State-Linked Attackers Hijack Notepad++ Update Infrastructure to Deliver Malware

The maintainer of Notepad++ has confirmed that state-sponsored threat actors hijacked the project’s official update delivery path to distribute malware to a limited set of users. The incident did not stem from a vulnerability in the Notepad++ codebase itself, but from a compromise at the infrastructure level that allowed attackers to intercept and redirect update traffic.

According to the project’s developer, the attackers gained control at the hosting provider level, enabling them to manipulate network traffic destined for the Notepad++ update domain. This allowed malicious servers to impersonate legitimate update endpoints and serve trojanized binaries to selected victims. The precise technique used to gain initial access to the hosting environment remains under investigation.

The attack leveraged weaknesses in how the Notepad++ updater, WinGUp, validated update responses. While the updater performed basic integrity checks, it did not sufficiently authenticate the origin of the downloaded binary. An attacker capable of intercepting or redirecting network traffic between the updater client and the update server could therefore substitute a malicious executable without triggering validation failures.

Evidence suggests the campaign was highly targeted rather than indiscriminate. Only traffic from specific users was redirected to rogue servers, reducing the likelihood of widespread detection. Analysis indicates the activity began as early as June 2025, but remained undetected for more than six months.

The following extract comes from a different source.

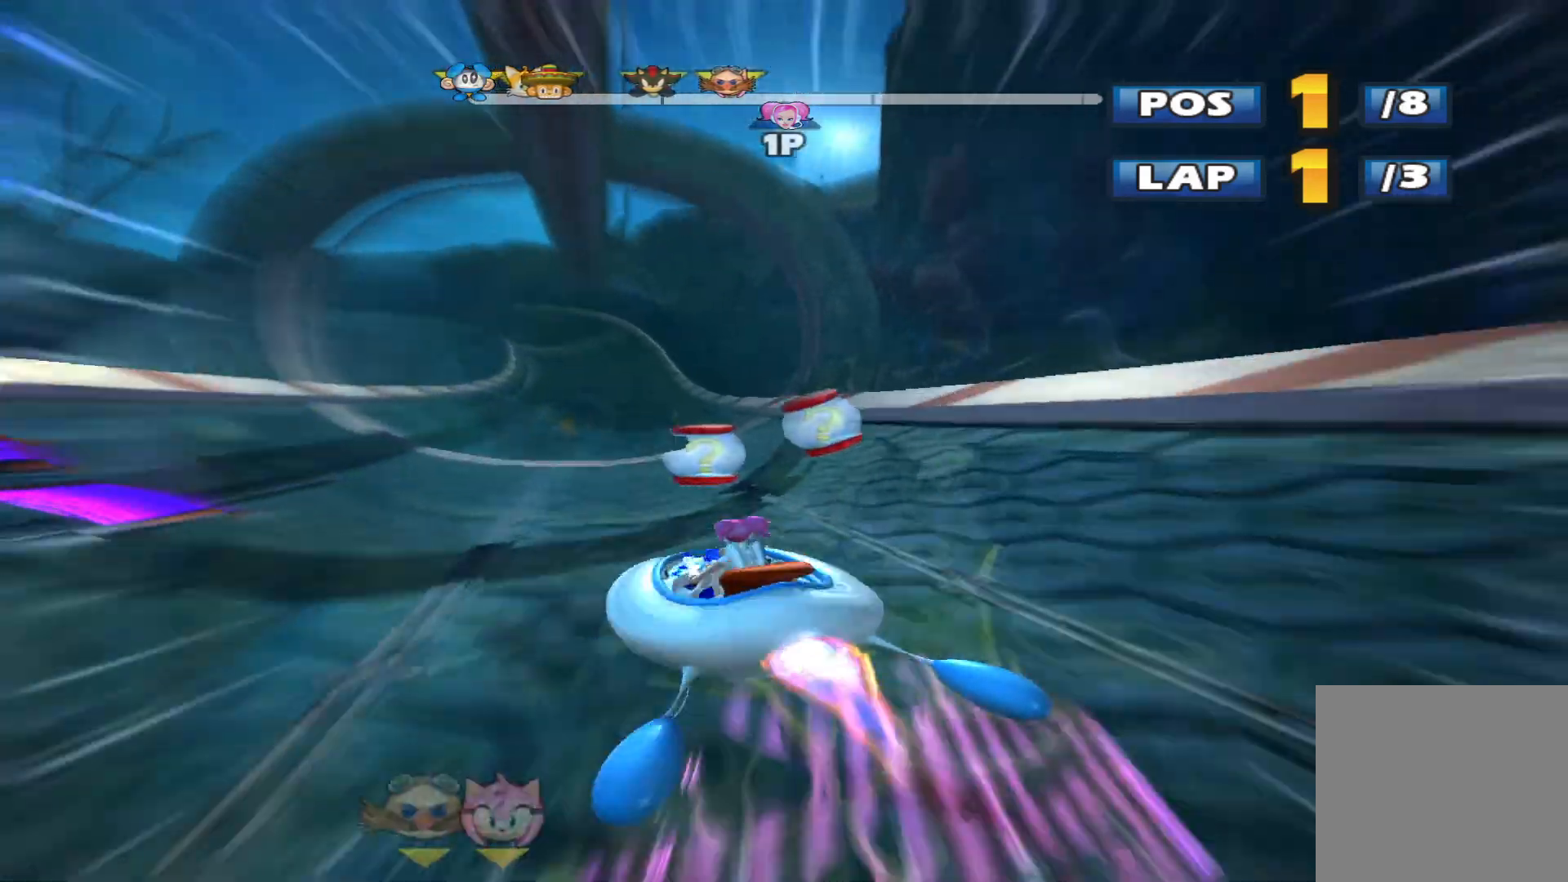
{"buttons": ["L2", "R2"], "left_stick": "up-right", "events": []}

Independent research has linked the operation to China-based threat actors who used the compromised update path to gain initial access to victim systems. Once executed, the malicious payloads enabled further compromise of affected networks, consistent with targeted espionage activity rather than financially motivated malware distribution.

Although the hosting provider reported regaining control of the compromised server in early September 2025, attackers retained access to internal service credentials until December. This persistence allowed continued redirection of update traffic even after the primary infrastructure breach was addressed.

In response to the incident, the Notepad++ project migrated its website and update infrastructure to a new hosting provider and implemented additional safeguards around update delivery. Users are advised to upgrade to the latest version and verify the integrity of any previously downloaded installers.

This incident highlights the growing risk of infrastructure-level and supply-chain attacks, where trusted software distribution mechanisms are abused without exploiting traditional software vulnerabilities. Even widely used and open-source tools can become effective entry points when update channels are compromised.